■ DOCUMENT EXCERPT
So you see, the town mothers and fathers do know what they're doing. And you would have known too, if you'd asked them.


The workers arrive at 8 or

The workers arrive at 8 or 8:30 and stay all day. If parking on the street were free, they would take all the spaces

So during the holiday season, they make parking on the street free so that the workers will take all the spaces before the shoppers show up?

I don't think you've thought this through.


Workers vs Shoppers

That is an interesting tradeoff and is likely the reason why parking spaces in downtown are metered.  However, regarding the covering of meters during the holiday season, I don't think it is relevant in Hanover (even if it is relevant in other similar towns).  Here are my reasons:

First, in Hanover, monthly parking for downtown workers appears to be the exception rather than the rule.  Most use either of two options: pay to park on a daily basis in a 10-hour lot close to downtown or park for free in a college/town overflow lot that is much farther from downtown.  In both cases, the lots are farther from downtown than the covered meters, and so there would be nothing to stop them (perhaps outside of a request from their employers) from occupying the spaces with the covered meters.

■ WORK ORDER A
Decide whether each statement agrees with the Hanover parking excerpt. For each, answer yes or no and quote the deciding words. (i) In Hanover, monthly parking for downtown workers appears to be the rule. (ii) Workers can park for free in a college/town overflow lot. (iii) The lots workers use are closer to downtown than the covered meters.
■ WORK ORDER B
In the Hanover parking excerpt, what kind of lot do workers use if they pay to park on a daily basis?
■ WORK ORDER C
Please rewrite the paragraph of the Hanover parking excerpt that begins "First, in Hanover, monthly parking" as a short list that keeps its main facts.

■ DATA FOR REVIEW
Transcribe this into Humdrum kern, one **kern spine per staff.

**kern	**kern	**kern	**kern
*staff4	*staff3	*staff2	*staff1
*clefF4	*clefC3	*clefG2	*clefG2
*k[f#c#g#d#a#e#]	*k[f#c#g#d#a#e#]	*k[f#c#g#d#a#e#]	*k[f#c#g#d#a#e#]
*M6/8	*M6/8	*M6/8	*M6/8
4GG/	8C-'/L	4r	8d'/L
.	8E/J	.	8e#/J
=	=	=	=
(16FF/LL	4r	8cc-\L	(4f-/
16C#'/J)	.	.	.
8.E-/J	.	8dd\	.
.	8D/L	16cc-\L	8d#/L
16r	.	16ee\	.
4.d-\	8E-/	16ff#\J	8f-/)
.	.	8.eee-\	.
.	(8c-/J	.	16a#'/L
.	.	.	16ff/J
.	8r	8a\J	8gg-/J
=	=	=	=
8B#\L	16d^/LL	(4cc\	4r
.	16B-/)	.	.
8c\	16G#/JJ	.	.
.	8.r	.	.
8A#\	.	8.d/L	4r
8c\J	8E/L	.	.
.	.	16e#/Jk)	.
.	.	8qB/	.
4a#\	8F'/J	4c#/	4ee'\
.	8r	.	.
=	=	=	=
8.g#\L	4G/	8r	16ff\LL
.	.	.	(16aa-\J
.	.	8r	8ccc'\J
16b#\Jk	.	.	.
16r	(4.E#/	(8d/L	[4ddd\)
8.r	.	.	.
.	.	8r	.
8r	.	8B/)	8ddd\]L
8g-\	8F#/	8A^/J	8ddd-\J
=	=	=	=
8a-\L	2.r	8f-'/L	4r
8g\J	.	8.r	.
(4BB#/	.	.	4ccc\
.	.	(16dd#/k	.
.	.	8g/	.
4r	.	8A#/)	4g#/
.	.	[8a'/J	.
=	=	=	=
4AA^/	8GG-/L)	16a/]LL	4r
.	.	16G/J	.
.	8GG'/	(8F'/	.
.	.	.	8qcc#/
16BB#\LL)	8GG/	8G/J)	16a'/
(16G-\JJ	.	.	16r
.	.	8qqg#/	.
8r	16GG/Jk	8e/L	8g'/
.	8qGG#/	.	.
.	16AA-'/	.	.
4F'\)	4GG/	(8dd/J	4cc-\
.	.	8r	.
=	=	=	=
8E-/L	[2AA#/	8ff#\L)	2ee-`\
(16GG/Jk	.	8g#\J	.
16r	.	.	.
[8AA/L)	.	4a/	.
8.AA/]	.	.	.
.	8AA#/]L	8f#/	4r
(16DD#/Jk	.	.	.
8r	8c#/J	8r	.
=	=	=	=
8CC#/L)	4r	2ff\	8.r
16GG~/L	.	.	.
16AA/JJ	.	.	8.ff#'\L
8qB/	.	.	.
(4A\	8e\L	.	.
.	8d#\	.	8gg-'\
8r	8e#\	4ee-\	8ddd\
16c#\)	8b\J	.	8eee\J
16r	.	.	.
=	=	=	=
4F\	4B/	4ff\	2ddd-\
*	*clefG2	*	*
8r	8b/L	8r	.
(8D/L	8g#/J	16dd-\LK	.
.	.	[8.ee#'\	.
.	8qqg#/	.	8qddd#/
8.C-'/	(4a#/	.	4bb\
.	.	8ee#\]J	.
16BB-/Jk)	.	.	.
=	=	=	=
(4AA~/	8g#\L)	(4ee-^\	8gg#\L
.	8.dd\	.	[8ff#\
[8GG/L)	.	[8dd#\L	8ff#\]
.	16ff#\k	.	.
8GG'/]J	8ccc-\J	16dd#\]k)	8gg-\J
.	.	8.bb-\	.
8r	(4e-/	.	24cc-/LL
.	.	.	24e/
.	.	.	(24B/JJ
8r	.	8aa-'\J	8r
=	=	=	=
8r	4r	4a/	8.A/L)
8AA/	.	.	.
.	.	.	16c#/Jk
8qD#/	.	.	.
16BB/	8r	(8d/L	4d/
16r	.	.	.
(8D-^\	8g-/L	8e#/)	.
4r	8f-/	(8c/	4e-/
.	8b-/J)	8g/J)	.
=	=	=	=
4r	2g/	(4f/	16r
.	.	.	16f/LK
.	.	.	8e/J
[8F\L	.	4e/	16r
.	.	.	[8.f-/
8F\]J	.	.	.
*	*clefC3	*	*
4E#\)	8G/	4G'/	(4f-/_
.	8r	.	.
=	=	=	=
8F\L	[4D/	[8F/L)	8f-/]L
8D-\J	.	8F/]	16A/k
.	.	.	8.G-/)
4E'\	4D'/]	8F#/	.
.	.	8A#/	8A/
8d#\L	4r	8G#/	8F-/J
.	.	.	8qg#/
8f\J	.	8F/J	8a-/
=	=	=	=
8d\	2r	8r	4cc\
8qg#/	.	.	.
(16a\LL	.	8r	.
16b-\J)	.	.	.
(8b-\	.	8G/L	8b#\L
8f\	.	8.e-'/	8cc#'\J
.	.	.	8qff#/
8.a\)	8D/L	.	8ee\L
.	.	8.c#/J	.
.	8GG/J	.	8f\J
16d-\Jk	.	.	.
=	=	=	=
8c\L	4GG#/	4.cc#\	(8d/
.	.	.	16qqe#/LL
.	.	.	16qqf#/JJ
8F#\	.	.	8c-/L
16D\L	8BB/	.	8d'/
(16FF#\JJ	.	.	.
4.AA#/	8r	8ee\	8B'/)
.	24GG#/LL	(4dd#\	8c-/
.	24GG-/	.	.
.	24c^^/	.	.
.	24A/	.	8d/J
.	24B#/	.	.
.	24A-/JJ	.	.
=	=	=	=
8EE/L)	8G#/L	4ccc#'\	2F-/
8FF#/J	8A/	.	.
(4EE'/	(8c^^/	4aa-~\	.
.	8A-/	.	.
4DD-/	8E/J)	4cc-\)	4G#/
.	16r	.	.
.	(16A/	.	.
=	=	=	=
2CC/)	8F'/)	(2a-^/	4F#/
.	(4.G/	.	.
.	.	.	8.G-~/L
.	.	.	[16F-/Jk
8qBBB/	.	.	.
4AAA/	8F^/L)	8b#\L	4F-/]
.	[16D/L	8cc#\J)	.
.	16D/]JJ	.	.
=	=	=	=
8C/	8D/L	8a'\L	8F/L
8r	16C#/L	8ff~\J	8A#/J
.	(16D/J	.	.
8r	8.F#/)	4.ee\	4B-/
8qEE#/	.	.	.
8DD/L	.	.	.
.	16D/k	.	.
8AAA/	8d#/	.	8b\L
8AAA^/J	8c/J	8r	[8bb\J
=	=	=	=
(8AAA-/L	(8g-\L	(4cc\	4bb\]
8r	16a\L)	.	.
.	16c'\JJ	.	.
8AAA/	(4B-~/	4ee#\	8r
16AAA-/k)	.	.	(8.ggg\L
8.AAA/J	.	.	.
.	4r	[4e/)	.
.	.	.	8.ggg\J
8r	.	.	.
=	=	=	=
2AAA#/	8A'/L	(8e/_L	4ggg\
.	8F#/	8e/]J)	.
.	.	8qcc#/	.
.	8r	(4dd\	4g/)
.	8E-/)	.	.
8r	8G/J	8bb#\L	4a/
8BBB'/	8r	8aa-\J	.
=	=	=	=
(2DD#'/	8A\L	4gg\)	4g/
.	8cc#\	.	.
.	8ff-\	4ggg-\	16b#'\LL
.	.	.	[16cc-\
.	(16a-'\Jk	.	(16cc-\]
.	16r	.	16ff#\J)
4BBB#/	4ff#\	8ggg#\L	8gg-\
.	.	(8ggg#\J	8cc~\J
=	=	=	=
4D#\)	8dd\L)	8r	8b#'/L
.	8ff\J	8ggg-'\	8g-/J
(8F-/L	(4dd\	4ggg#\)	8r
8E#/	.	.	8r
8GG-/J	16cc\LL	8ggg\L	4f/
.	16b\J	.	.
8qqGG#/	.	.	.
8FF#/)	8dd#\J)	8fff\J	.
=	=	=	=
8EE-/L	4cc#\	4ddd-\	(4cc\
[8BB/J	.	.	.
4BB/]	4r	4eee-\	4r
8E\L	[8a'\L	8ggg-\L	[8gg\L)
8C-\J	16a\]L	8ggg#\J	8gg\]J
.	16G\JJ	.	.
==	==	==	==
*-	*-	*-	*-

■ OUTPUT A
(i) No: "monthly parking for downtown workers appears to be the exception rather than the rule."
(ii) Yes: "park for free in a college/town overflow lot that is much farther from downtown."
(iii) No: "the lots are farther from downtown than the covered meters."

■ OUTPUT B
A 10-hour lot close to downtown.

■ OUTPUT C
- In Hanover, monthly parking for downtown workers appears to be the exception rather than the rule.
- Most workers either pay daily to park in a 10-hour lot close to downtown or park for free in a college/town overflow lot much farther from downtown.
- Both kinds of lot are farther from downtown than the covered meters.
- So nothing except perhaps a request from their employers would stop workers from taking the spaces with covered meters.